Toronto, Canada – The bad news continued for Sears Canada Inc. during the third quarter of fiscal 2014. Following the announcement by parent company Sears Holding that it would sell off most of its 51% ownership stake to shareholders and reports that J.P. Morgan Chase & Co. will end its agreement to issue credit cards for Sears Canada in November 2015, Sears Canada reported a net loss of $118.7 million, significantly larger than the $48.8 million net loss reported the same period a year earlier.
This marks the third straight quarter Sears Canada has posted a loss. Pre-tax impairment and transformation charges, as well as income tax expense, drove the growth in net loss. Total revenues shrank 15% to $834.5 million from $982.3 million, while same-store sales fell 9.5%.

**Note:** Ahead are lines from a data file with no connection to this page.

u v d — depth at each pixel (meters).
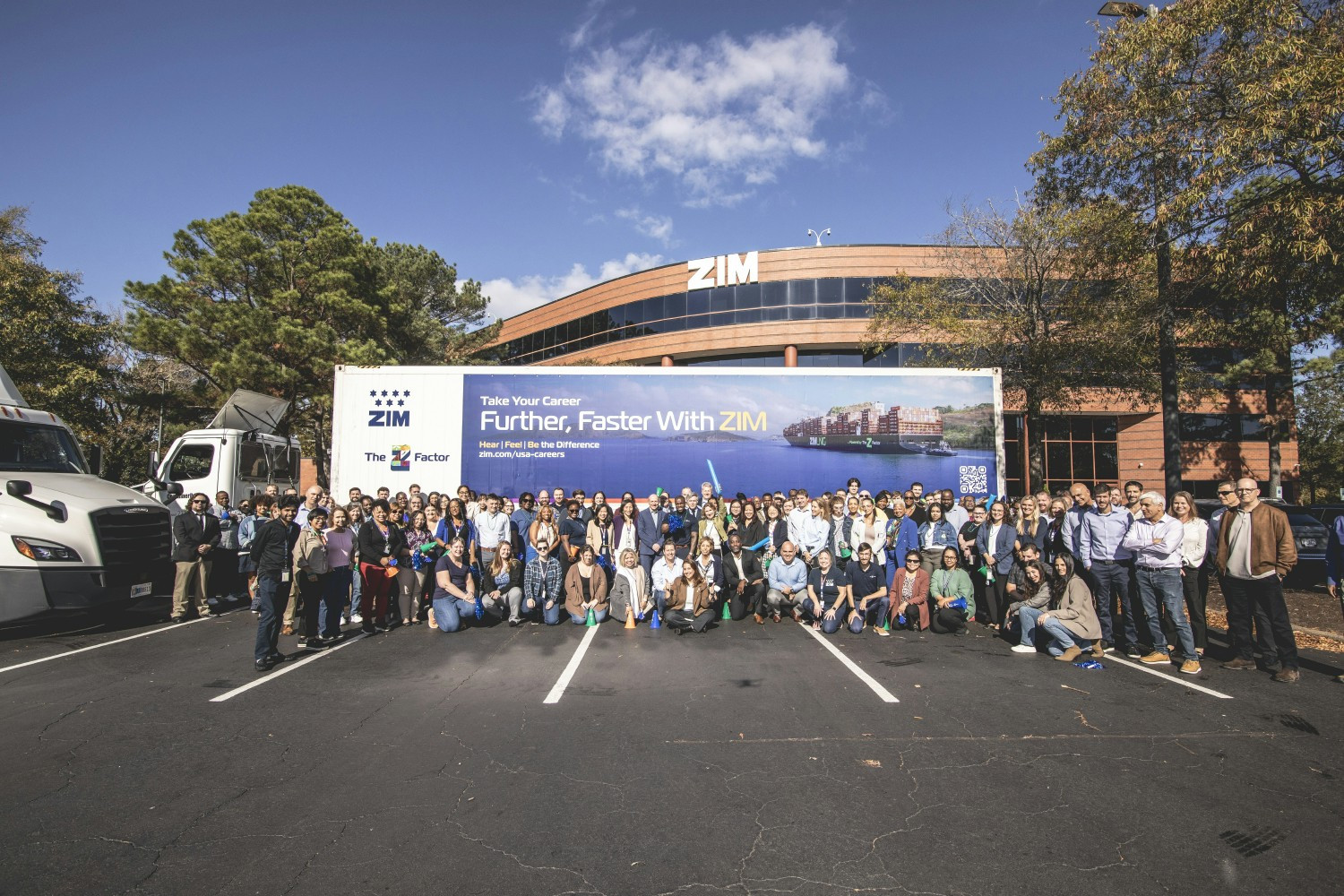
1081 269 14.41
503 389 11.12
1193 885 2.98
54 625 8.91
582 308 37.69
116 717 5.25
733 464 11.01
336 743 4.69
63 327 20.81
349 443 11.06
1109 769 4.23
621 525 10.17
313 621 7.48
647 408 11.07
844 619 8.73
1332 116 8.37
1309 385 29.38
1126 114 10.62
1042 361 15.69
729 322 31.84
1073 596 7.09
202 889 2.95
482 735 4.83
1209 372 26.08
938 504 9.47
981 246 17.33
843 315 30.22
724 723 5.08
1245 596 6.64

"These results are disappointing, and the management team is focused on making Sears Canada successful first and foremost by building on its relationship with Canadians by providing great fashionable product made of high quality at affordable prices," said Ron Boire, acting president and CEO, Sears Canada Inc. "This is the value proposition that resonates best with our customers, and centers on the middle market where Sears can be most successful. The Company has done well at managing expenses year to date and maintaining a strong balance sheet, and we are now working at growing our top line to have our sales match the high level of loyalty and support that Canadians have for the Sears brand.